En deuxième lieu, la suspension de la convention de subvention TTD.EU ayant été entre-temps levée, le Tribunal a constaté qu’il n’y avait plus lieu de statuer sur la demande visant à ce que le Tribunal ordonne à la REA de lever la suspension.
En troisième lieu, concernant la demande indemnitaire, après avoir constaté qu’il y a lieu de statuer sur cette demande malgré le fait que la suspension de la convention de subvention TTD.EU a été levée, le Tribunal relève que, selon le code civil belge, trois conditions cumulatives doivent être réunies pour qu’un dommage d’origine contractuelle soit indemnisé, à savoir l’inexécution du contrat, un préjudice et un lien de causalité entre l’inexécution et le préjudice.

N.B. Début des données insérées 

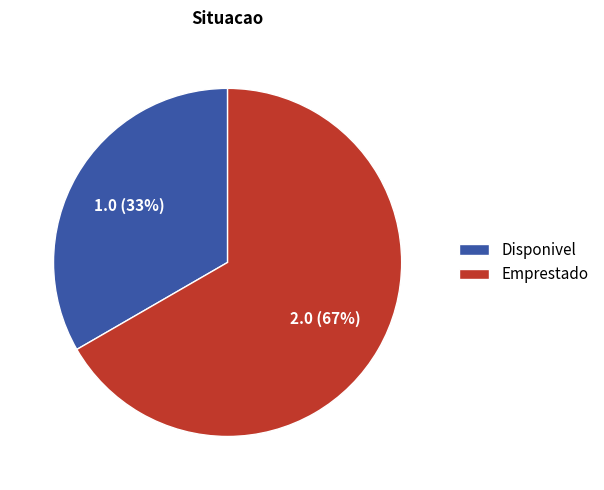

How many slices are in this pie chart?

2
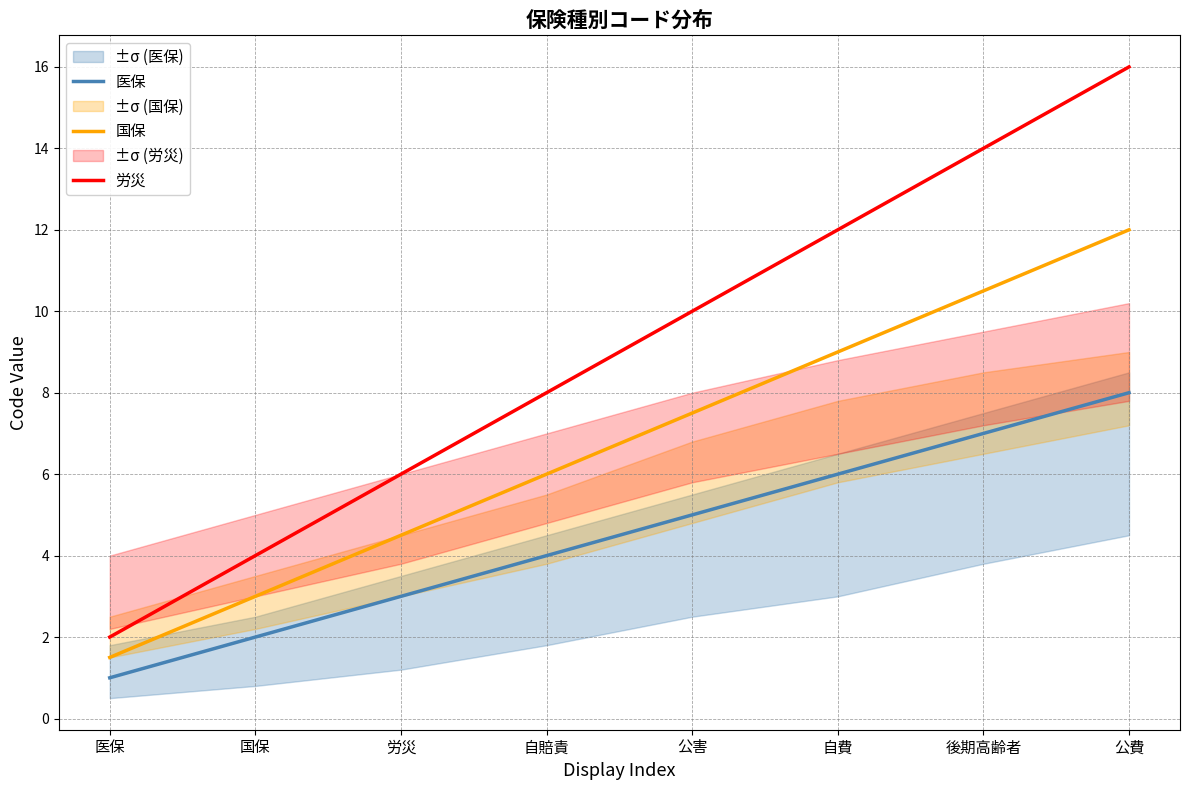

Where does the 国保 series first go above 7?

公害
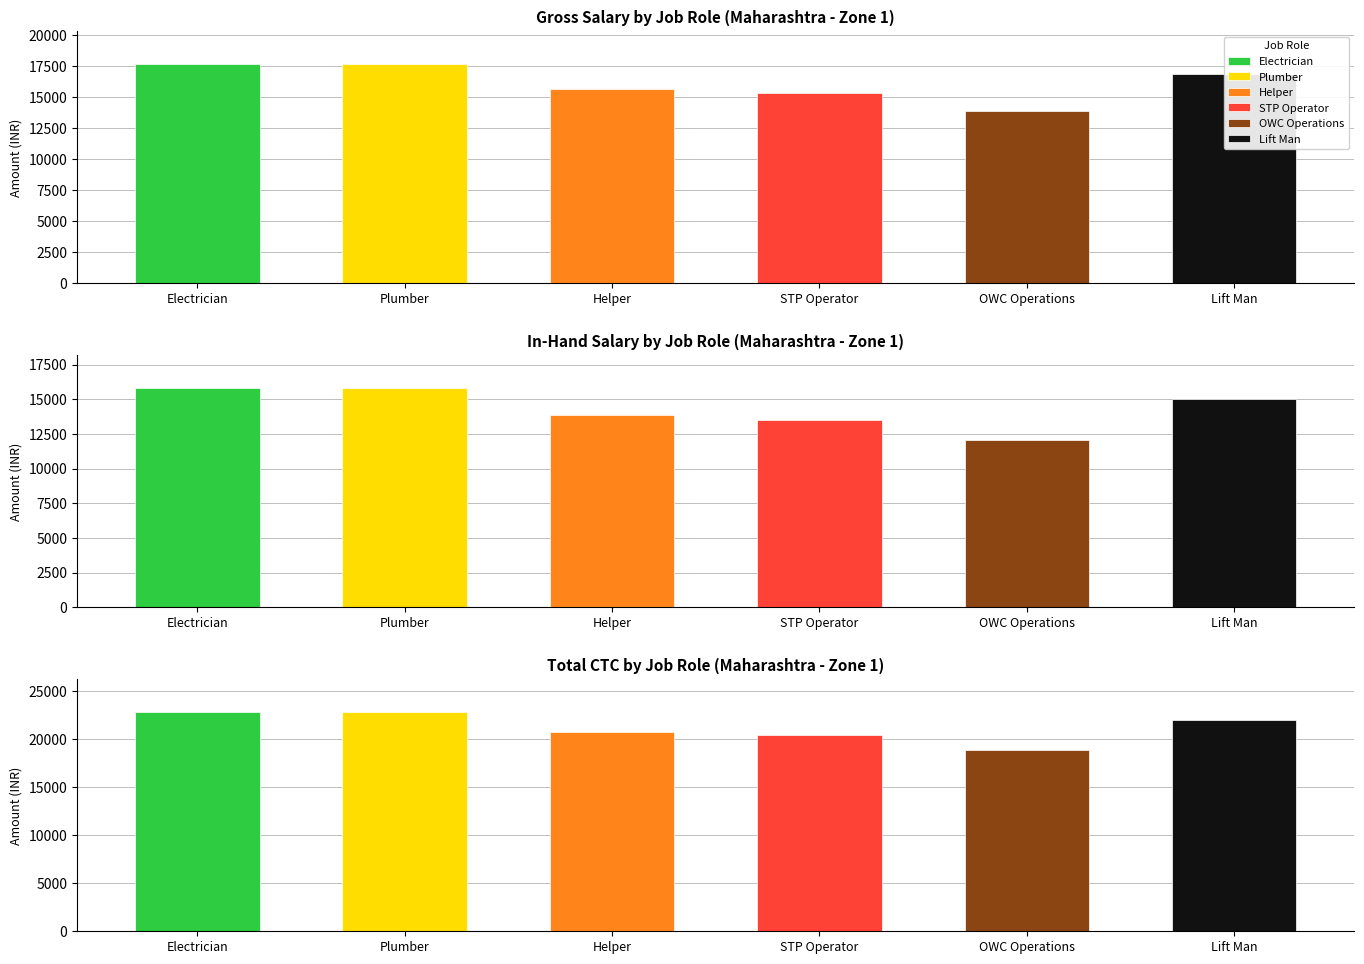

What is the smallest value displayed?

12038.3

Certes, le Tribunal fait observer que la REA a décidé, par la décision attaquée, de suspendre la convention de subvention TTD.EU, en violation de son article 33.2.1, sous a), i). Toutefois, il estime que, s’il est vraisemblable que, à la suite de la suspension de la convention de subvention TTD.EU, la requérante ait probablement été amenée à suspendre ou annuler certains événements programmés en vue de l’exécution de la convention, elle ne prouve cependant pas que les préjudices matériels qu’elle allègue se sont réellement concrétisés en l’espèce. La requérante ne prouve pas non plus le préjudice moral, sous forme d’atteinte à la réputation et à l’image, qu’elle allègue avoir subi.
( 1 ) Convention de subvention no 874904 ayant pour objet la réalisation d’un projet intitulé « European Quality Wines : Taste the Difference – TTD.EU » visant à promouvoir les vins italiens et espagnols sur les marchés de la Chine et des États-Unis (ci-après la « convention de subvention TTD.EU »).